**GIVEN RECORDS**:

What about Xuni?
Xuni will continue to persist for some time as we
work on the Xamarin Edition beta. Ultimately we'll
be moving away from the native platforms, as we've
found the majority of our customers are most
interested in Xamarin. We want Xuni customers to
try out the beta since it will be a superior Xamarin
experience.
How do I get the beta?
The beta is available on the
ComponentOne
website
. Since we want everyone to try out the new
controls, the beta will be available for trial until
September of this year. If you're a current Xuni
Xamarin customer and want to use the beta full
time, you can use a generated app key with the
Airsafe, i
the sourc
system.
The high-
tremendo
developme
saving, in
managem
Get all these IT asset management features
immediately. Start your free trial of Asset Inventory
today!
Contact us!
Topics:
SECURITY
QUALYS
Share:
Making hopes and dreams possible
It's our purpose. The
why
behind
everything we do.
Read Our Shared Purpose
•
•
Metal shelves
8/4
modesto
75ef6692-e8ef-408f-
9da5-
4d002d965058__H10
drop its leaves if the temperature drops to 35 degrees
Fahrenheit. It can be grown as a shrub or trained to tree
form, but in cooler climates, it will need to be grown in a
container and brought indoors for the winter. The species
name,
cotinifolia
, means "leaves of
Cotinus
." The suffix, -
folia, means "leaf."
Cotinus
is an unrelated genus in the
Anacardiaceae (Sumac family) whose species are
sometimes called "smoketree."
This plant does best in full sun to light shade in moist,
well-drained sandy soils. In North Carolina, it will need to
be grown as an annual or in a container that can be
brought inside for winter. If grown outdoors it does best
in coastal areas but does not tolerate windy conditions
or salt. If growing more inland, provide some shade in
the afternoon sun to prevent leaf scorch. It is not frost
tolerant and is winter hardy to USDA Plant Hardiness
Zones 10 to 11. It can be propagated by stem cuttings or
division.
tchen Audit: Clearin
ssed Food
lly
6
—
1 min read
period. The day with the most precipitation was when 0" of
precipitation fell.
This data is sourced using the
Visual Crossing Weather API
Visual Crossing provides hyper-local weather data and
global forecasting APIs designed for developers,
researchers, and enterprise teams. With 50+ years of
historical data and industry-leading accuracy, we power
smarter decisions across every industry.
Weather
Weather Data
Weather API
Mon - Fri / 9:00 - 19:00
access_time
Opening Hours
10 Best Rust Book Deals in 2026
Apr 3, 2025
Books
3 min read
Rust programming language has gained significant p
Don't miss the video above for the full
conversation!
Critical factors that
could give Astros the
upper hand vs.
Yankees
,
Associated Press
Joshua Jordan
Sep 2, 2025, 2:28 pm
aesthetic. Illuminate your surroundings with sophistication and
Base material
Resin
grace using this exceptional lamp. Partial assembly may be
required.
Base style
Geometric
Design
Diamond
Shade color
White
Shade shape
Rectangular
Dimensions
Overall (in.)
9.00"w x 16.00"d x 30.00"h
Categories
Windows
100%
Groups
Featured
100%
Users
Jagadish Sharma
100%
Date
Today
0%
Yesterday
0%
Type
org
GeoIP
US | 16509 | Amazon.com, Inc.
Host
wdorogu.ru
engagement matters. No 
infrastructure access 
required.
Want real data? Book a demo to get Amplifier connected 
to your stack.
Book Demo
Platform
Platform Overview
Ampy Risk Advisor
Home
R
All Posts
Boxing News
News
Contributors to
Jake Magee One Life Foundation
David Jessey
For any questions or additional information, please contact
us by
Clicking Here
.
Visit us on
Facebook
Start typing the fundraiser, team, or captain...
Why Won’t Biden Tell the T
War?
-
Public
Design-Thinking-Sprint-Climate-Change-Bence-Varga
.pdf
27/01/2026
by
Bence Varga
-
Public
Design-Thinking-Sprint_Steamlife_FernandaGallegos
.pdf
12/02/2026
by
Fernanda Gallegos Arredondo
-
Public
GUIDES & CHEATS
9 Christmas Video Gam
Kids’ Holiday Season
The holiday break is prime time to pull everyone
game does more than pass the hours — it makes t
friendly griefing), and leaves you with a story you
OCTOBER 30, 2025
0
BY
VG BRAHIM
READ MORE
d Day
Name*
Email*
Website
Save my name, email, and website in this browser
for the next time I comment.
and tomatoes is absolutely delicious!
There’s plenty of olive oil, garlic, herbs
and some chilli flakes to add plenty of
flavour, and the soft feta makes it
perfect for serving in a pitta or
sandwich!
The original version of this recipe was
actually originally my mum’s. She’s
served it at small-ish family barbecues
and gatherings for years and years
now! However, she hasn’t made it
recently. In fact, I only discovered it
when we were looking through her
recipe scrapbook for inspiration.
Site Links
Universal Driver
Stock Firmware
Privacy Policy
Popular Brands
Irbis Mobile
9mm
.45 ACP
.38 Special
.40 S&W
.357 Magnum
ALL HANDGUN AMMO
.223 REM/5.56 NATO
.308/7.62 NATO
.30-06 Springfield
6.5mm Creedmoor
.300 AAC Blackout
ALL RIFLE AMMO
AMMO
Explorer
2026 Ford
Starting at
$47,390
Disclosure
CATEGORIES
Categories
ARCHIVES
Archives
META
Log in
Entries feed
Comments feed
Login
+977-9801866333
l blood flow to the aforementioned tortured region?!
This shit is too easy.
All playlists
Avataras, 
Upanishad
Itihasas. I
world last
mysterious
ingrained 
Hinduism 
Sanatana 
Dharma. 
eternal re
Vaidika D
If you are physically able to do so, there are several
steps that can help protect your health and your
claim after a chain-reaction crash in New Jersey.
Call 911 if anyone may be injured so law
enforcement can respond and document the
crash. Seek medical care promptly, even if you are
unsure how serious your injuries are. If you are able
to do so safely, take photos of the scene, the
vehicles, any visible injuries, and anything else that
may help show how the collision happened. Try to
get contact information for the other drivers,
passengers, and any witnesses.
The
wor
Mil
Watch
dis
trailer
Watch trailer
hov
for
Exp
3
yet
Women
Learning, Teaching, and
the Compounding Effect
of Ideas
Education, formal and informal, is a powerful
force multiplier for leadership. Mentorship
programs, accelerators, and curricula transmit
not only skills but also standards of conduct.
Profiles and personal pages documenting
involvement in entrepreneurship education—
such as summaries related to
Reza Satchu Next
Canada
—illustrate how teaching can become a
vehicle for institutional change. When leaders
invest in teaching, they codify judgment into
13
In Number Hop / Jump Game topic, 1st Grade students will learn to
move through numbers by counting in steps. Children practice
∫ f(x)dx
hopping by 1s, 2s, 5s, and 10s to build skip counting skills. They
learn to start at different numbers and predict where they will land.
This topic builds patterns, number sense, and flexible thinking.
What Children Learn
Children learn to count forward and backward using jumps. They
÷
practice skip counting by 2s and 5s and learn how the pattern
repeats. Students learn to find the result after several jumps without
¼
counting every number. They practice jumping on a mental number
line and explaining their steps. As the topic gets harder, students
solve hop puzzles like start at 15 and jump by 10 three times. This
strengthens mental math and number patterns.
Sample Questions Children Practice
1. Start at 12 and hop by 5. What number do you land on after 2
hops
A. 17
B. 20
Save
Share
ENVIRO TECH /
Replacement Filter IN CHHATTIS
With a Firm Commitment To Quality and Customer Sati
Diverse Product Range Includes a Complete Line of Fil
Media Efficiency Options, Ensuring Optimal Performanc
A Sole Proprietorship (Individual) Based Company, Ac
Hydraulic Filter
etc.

**TASK**:
Lines from the one holding "Children learn to" to the last line of the records: return these exactly, and only these.

**TASK RESULT**:
Children learn to count forward and backward using jumps. They
÷
practice skip counting by 2s and 5s and learn how the pattern
repeats. Students learn to find the result after several jumps without
¼
counting every number. They practice jumping on a mental number
line and explaining their steps. As the topic gets harder, students
solve hop puzzles like start at 15 and jump by 10 three times. This
strengthens mental math and number patterns.
Sample Questions Children Practice
1. Start at 12 and hop by 5. What number do you land on after 2
hops
A. 17
B. 20
Save
Share
ENVIRO TECH /
Replacement Filter IN CHHATTIS
With a Firm Commitment To Quality and Customer Sati
Diverse Product Range Includes a Complete Line of Fil
Media Efficiency Options, Ensuring Optimal Performanc
A Sole Proprietorship (Individual) Based Company, Ac
Hydraulic Filter
etc.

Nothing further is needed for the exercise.